*Work instruction:*
Filter the listing below, please, and copy only the lines with the word "thumb".

*Information shown:*
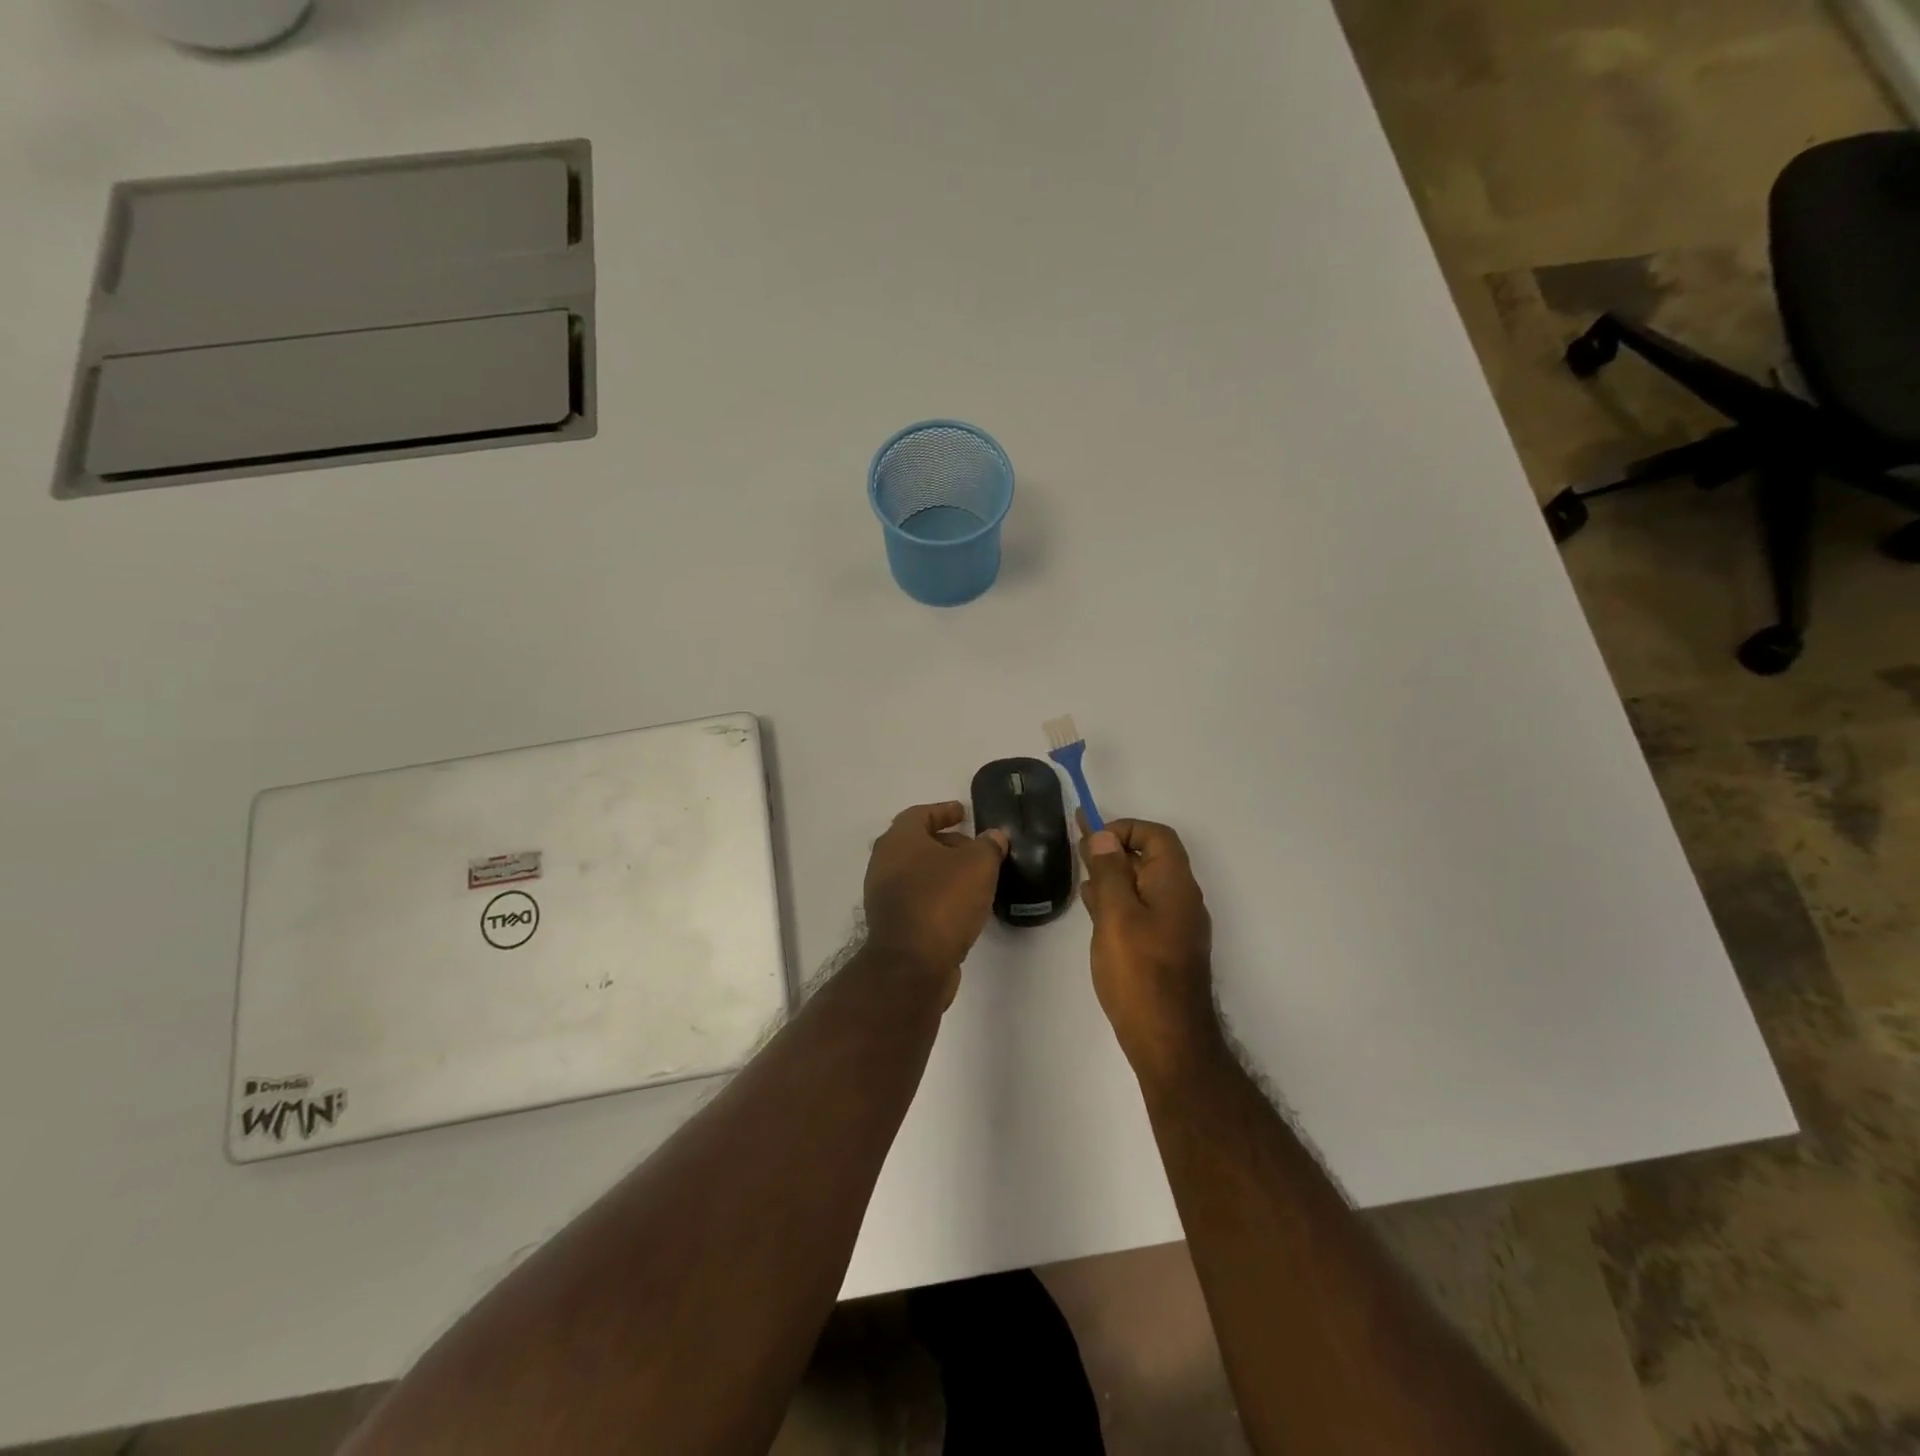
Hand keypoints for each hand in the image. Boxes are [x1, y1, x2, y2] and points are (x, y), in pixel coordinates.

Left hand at [862, 802, 1008, 1002]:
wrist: (912, 964)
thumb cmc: (943, 901)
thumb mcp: (978, 865)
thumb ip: (989, 845)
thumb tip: (994, 836)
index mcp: (899, 840)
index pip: (920, 814)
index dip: (943, 811)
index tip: (962, 812)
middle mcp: (884, 863)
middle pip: (916, 844)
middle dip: (946, 843)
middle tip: (974, 847)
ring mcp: (884, 895)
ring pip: (917, 873)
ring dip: (943, 872)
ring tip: (974, 878)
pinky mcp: (891, 924)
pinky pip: (917, 898)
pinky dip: (937, 895)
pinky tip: (962, 906)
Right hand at [1080, 818, 1218, 1077]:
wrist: (1168, 1040)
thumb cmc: (1140, 973)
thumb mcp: (1117, 915)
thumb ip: (1109, 872)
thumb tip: (1104, 835)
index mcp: (1174, 884)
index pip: (1157, 836)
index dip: (1125, 828)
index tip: (1092, 838)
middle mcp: (1181, 899)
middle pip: (1150, 858)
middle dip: (1114, 849)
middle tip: (1078, 849)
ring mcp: (1176, 926)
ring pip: (1144, 885)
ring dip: (1114, 875)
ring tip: (1081, 878)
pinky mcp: (1166, 948)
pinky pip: (1143, 910)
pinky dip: (1120, 901)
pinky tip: (1095, 911)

*Result below:*
thumb cmc: (943, 901)
thumb mcp: (978, 865)
thumb ip: (989, 845)
thumb tip: (994, 836)
thumb cmc: (1140, 973)
thumb mcp: (1117, 915)
thumb ip: (1109, 872)
thumb tip: (1104, 835)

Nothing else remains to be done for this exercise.